TV & Movies
Sharon Horgan On The Final Episode of Bad Sisters
Including the possibility of a Blánaid-focused Season 3.
Warning! Spoilers for Bad Sisters Season 2 lie ahead.
Somewhere through the latter half of Bad Sisters Season 2, a worrying thought crossed my mind. How on earth was Sharon Horgan, the star, writer, and showrunner of the Apple+ TV drama, going to tie up all the loose threads in a satisfying way? The only options available seemed to result in the sisters being, for want of a better word, f*cked. Would we be dragged, via a torturous cliffhanger, into a more-of-the-same Season 3?
I needn’t have worried. The final episode, now available on Apple TV+, concludes with the Garvey sisters free from the clutches of Ian (the season’s real villain) and Angelica (the season’s “decoy villain,” per Horgan). Becka has a baby, and (probably) the right boyfriend in tow. Bibi has succeeded in not torpedoing her marriage. Blánaid’s money has been returned, while a very-much-alive Angelica is no longer glomming onto Grace’s final sendoff. The Garvey family is finally at peace — no more murders to cover up! — and it’s remarkably satisfying.
“You don’t think about it when you’re at the beginning of the writer’s room, but it becomes clear midway through that you’re juggling an awful lot of balls,” she says. “There’s lots of different ways to wrap things up, though it doesn’t always have to be in the final episode. But everything, if it’s working well, all comes to a head and they feed into each other. And that was the plan.”
I’m meeting with Horgan to record an episode of One Nightstand, where we discuss her four favorite books. Given that our video is dropping on the same day as the show concludes, I snuck in a few questions about the final episode. Here’s what I found out.
A Possible Focus For Season 3
In previous interviews, Horgan has said she’s taking a “wait and see” approach to possibly renewing for a third season. But as the camera hovers on Blánaid, watching as her mother’s ashes drift out to sea, I wondered if we were actually being set up for a spinoff with Grace and John Paul’s orphaned daughter.
“That’s so weird that you would say that,” Horgan says. “Because when we were coming to the end of the edit, we were being asked about if there was a way to take it further. And for me, the end is the end, and I feel really strongly about that. But the only thing that I thought was about Blánaid.”
“But I do feel like there’s less worry for her at the end because I wanted to end it with the family altogether. She is surrounded by love and the legacy of her mother, and what a good person she was. You also find out in that moment that she heard so much — she knew more over the years [about her father’s abusiveness]. There were always little hints of it in the first season, but we never wanted to be too explicit.
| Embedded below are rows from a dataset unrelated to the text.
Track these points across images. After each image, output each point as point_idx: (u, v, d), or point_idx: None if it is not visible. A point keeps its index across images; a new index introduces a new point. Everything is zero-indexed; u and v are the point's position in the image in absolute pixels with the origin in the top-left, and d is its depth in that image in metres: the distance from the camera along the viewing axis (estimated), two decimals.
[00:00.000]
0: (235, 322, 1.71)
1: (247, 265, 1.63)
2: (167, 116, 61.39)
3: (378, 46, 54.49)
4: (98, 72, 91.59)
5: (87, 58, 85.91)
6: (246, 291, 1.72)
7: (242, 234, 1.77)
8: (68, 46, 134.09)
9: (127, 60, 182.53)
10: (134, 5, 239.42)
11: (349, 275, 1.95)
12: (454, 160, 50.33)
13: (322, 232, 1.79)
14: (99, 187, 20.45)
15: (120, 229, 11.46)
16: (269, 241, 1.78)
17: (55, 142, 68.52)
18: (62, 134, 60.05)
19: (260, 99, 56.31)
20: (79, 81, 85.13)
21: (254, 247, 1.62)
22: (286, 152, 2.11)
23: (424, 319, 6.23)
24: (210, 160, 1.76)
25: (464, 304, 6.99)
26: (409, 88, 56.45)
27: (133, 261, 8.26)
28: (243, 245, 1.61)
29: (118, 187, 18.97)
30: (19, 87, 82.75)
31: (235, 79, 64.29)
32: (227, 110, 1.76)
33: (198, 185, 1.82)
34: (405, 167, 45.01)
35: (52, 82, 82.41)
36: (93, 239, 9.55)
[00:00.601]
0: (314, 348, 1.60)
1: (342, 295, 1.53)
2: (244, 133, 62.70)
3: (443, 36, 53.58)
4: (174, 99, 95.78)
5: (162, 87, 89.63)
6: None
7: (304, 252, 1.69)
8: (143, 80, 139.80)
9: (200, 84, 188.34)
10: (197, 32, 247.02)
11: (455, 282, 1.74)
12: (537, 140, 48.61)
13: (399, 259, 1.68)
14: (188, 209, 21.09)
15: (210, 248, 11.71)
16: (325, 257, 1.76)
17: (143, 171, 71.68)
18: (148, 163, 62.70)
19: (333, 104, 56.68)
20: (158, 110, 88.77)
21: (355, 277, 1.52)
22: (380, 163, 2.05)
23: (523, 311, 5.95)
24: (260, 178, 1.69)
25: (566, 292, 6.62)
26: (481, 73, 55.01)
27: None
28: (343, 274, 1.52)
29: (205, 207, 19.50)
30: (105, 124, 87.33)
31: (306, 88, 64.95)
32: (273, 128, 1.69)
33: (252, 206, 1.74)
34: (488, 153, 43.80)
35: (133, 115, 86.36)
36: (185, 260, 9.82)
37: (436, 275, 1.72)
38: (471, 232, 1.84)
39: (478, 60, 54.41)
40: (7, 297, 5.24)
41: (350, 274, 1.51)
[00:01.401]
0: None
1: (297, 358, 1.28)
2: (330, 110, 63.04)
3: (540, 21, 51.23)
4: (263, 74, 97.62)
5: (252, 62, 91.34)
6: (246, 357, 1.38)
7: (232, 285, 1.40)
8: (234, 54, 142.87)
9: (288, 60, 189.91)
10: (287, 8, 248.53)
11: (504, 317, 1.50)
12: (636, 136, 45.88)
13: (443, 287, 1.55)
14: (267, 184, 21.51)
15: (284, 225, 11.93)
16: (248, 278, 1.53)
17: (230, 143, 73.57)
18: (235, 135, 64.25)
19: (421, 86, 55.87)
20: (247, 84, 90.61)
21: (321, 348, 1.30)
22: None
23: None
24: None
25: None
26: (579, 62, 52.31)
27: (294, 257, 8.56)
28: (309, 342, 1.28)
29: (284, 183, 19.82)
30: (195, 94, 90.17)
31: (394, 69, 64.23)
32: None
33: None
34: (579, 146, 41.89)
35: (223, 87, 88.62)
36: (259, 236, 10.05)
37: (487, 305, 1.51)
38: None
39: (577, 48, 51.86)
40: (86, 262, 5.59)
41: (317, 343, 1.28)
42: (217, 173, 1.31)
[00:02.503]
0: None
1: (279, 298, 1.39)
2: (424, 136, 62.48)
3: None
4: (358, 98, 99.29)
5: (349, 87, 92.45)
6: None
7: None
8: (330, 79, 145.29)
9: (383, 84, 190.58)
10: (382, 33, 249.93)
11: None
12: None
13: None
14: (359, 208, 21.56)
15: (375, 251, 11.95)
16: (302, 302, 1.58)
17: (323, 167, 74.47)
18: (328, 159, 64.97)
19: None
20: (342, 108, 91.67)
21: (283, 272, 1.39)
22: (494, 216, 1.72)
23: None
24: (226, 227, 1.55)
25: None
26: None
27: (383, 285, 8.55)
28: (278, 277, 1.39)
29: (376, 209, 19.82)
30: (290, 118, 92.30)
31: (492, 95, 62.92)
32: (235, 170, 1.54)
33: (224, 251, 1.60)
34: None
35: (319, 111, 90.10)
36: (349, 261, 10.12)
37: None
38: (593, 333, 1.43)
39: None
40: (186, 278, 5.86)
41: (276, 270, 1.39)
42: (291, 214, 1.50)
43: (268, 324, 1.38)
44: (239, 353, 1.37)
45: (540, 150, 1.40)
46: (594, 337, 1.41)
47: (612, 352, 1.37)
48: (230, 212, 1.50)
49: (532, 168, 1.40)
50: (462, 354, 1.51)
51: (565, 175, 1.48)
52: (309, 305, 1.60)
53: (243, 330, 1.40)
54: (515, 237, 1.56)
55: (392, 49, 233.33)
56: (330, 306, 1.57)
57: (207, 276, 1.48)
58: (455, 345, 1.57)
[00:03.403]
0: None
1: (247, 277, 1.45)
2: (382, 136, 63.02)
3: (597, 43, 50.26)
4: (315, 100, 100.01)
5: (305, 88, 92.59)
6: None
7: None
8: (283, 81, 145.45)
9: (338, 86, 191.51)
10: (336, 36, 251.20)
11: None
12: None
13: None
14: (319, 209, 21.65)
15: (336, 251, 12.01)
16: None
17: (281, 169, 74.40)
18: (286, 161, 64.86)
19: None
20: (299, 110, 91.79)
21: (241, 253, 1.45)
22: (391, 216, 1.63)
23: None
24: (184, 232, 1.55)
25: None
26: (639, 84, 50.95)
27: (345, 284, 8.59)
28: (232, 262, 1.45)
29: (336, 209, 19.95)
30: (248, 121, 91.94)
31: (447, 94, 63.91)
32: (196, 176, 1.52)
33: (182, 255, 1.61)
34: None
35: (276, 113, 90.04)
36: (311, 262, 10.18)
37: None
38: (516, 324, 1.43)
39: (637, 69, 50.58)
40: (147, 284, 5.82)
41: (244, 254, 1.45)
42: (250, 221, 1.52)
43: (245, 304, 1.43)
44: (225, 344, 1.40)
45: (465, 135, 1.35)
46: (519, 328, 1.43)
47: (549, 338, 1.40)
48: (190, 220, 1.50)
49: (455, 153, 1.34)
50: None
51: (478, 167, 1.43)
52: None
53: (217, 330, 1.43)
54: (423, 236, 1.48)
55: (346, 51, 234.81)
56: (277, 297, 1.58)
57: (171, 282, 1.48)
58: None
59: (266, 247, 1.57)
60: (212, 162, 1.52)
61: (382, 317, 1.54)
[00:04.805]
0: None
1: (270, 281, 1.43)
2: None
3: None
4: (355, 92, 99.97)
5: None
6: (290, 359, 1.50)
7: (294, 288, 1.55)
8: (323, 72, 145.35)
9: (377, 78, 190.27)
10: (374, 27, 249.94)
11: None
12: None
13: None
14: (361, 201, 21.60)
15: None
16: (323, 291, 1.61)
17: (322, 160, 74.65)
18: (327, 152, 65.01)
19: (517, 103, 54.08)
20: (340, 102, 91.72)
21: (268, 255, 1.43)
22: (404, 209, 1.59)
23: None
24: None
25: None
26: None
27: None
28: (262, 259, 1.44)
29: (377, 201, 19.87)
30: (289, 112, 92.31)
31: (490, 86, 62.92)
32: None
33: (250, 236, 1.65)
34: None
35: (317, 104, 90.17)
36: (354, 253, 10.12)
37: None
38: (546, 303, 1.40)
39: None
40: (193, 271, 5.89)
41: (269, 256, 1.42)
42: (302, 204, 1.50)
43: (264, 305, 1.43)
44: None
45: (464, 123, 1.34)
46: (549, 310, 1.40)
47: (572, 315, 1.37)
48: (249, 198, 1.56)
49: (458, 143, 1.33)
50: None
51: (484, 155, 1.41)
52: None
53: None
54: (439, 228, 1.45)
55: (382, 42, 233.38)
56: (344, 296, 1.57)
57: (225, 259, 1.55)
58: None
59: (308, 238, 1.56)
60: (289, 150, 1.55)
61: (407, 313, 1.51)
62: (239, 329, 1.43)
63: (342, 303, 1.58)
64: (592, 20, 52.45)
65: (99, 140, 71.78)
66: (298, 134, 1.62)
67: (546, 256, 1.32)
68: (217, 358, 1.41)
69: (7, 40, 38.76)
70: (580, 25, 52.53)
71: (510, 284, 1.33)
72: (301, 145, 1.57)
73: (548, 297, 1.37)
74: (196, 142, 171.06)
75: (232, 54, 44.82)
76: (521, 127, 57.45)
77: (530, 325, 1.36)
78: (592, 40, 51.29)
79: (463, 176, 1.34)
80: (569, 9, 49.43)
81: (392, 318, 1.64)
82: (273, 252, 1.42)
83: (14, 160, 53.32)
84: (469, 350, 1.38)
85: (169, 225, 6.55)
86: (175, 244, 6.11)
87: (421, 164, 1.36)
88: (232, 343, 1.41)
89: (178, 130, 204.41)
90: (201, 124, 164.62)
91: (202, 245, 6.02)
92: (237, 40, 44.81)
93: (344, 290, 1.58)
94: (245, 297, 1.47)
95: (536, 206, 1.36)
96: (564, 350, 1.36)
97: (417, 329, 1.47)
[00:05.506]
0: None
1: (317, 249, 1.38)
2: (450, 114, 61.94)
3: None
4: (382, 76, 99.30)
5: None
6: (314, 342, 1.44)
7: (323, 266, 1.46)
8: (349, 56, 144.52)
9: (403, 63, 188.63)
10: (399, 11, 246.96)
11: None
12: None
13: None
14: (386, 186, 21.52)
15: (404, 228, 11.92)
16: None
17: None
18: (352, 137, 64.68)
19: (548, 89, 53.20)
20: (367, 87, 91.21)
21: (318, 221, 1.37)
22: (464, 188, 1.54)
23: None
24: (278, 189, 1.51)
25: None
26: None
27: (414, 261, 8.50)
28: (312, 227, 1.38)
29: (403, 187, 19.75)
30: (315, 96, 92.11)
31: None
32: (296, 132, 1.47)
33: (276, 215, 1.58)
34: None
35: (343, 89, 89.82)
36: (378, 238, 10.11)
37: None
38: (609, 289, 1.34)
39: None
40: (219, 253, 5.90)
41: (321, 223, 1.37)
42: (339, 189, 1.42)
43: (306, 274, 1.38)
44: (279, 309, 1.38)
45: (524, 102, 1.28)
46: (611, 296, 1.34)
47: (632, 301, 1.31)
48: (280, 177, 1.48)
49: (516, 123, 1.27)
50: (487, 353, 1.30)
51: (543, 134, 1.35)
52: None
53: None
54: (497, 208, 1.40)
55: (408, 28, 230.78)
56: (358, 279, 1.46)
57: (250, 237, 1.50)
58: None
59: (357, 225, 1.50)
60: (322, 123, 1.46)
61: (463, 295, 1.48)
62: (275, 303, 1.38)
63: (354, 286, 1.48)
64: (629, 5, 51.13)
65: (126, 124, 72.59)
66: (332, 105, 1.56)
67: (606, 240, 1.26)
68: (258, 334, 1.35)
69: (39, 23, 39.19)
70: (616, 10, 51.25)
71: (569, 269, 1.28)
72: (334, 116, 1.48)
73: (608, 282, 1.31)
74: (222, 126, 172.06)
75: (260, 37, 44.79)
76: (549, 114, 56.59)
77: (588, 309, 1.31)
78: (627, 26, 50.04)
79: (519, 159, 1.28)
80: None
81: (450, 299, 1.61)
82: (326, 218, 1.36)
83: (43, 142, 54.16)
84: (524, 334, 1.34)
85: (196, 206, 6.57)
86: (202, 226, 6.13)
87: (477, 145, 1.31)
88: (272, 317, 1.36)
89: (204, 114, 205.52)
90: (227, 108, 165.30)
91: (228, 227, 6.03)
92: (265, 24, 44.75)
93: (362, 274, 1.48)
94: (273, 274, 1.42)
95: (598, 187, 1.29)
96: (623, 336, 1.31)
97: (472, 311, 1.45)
It’s that thing of how much do you tell the audience and how much do you let your audience figure out.”
Angelica’s Redemption
Fiona Shaw’s performance as the meddlesome Angelica has been one of the second season’s highlights, and by the show’s conclusion, we see that the boat’s perfectly-timed boom has actually knocked some kindness into her.
“I can’t wait for people to see where it gets to because, I mean, she is a wagon and she has so many flaws and makes so many bad choices, but she was the decoy villain, really,” says Horgan. “The girls are so full of grief and pain. They need somewhere to put it. And the fact that she gets to be the person holding that camogie stick at the end — she gets to be the heroine.”
Near-murder of Ian aside, Angelica’s arc concludes when she pulls up on her bike at home after things have calmed down. Despite her brother’s queries, Angelica tells him that he needn’t worry and the message is clear: Her emotionally-vampiric ways are no more.
“That episode was probably 30 minutes longer,” Horgan says of the succinct finish. “There’s so much good stuff in there, but I find it sometimes hard to expect an audience to live with multiple endings. I also find when you reduce something down, what you’re left with is the essence of what that whole scene was about anyway. Sometimes if you find the right moment, it can give you goosebumps, and that [scene] always gave me goosebumps, that moment with her and him. So it didn’t need more.”
A Cutting-Room Floor Flashback
“I can give you something interesting behind the scenes,” Horgan says as we wrap up our conversation. “You know that at the end when they’re going down to the shore and there’s these little flashes of them as younger girls? When we were making the first season, there was a whole scene at the beginning of the first episode that sort of told you the story of the sisters. Becka has this accident where she falls into the Forty Foot and [you see that] they’re always going to look after each other, but we just didn’t need it. It was like — you can just begin the story when it begins.
“But I always loved that footage. It was so beautiful. And those girls who played the younger Garveys, I loved them. So it was so gorgeous to get to use those moments. It was weird because I’d written it into the script, but I kind of thought, well, I’m not sure how we’ll do that. And then we were like, we’ve got all that f*cking footage. We’ve got these girls. Brilliant.”